Public health experts say Ebola victims are at their most contagious after death.
In Liberia, where Ebola has killed more than 1,500 people, authorities have worked hard to convince people to allow specialized burial teams to take away dead bodies. But these safety measures, while necessary, make it hard for people to say good bye to their loved ones.
It took a burial team hours to dig Jartu Kerkula's grave in the pounding rain. Later, under a drizzle, they entered the woman's home in Joe Blow Town to retrieve her body.
There is no time for rain. Sunlight can kill Ebola. The burial team likes sunny days because they are safer. But they must bury Jartu today. Neighbors standing around say they are getting anxious.

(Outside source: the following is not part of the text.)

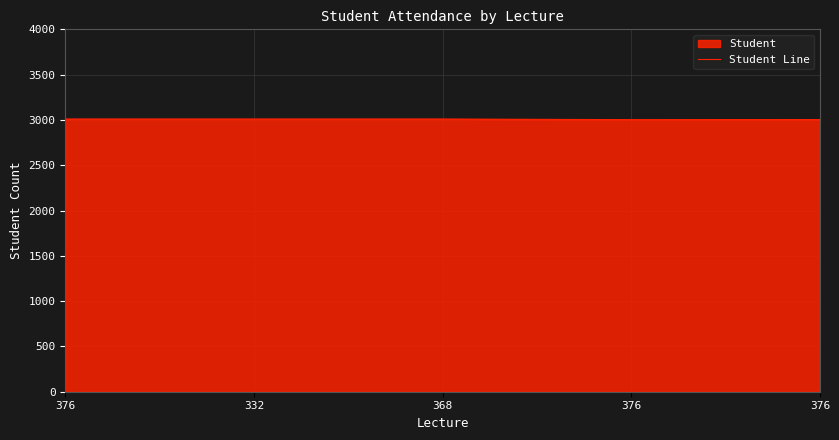

Read the value at 376.

3003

Jartu died the day before, alone, sitting in her living room. Health workers had removed her four kids the night before when they came by and found her convulsing.
The children were taken for observation to the Ebola holding center in Dolo Town, the same one that had sent Jartu home just days before she died. The treatment units in Monrovia were full. The ambulance wouldn’t take her there.
As the burial team brings Jartu out in a body bag, her niece, Jackie Smith, moves toward the house, her phone raised to try to take a picture.
The burial chief orders her back -- the disinfecting chemicals are too strong, he says.
“The family is not burying her, [we would] at least like to see her for the last time, so I feel so bad,” Smith said.
The family will never know if Jartu had Ebola. Liberia does not have resources to test all the living, much less the dead. Margibi County must treat every death as Ebola.
No one here today is resisting. The family wants precautions taken. But it’s hard.
Jartu was a church treasurer, a devout Christian. But there will be no all-night wake, no funeral, no “home-going” as her brother, Reverend John Singbae, called it.
“The [children] don’t know what is happening. So for them to really accept the reality that their mother is dead, they’re going to live with that nightmare," Singbae said.
"They can’t really visualize. They didn’t see their mother being buried. They last saw their mother when they were feeding her. They can’t really capture what happened. So they live in that gap,” he said.
Singbae and a few other family members stand in a field of high grass across from the cemetery entrance. They can’t go in with the burial team. It’s too dangerous.
The local mayor, Emmanuel Fatoma, watches as the team unloads the body. These precautions save lives but deepen the sorrow, he said.
“It is disgraceful to us because our culture of burying is when someone dies, you give them a lot of respect. But for now, it is not happening like that. You do it the way it is now, just fear, so that next person can’t die. It’s very embarrassing,” said Fatoma.
Fear of contagion has people keeping their distance, even in grief.
Jartu’s niece walks to the far edge of the field, her face scrunched with tears. Jartu’s brother remembers peering into the window of Jartu’s house the day before. Health workers told them not to go in.
“And I call her, call her. She didn’t answer so I assumed that she was dead,” Singbae said.
He rubbed his hand down his face as he pulled out a handkerchief. It takes what feels unnaturally long for someone to reach out and comfort him.
They talk of maybe moving Jartu one day, holding a proper burial later, when Ebola is gone, if the kids are ok.
The burial team then came out with their shovels, and the family left as the rain started to come down in diagonal sheets.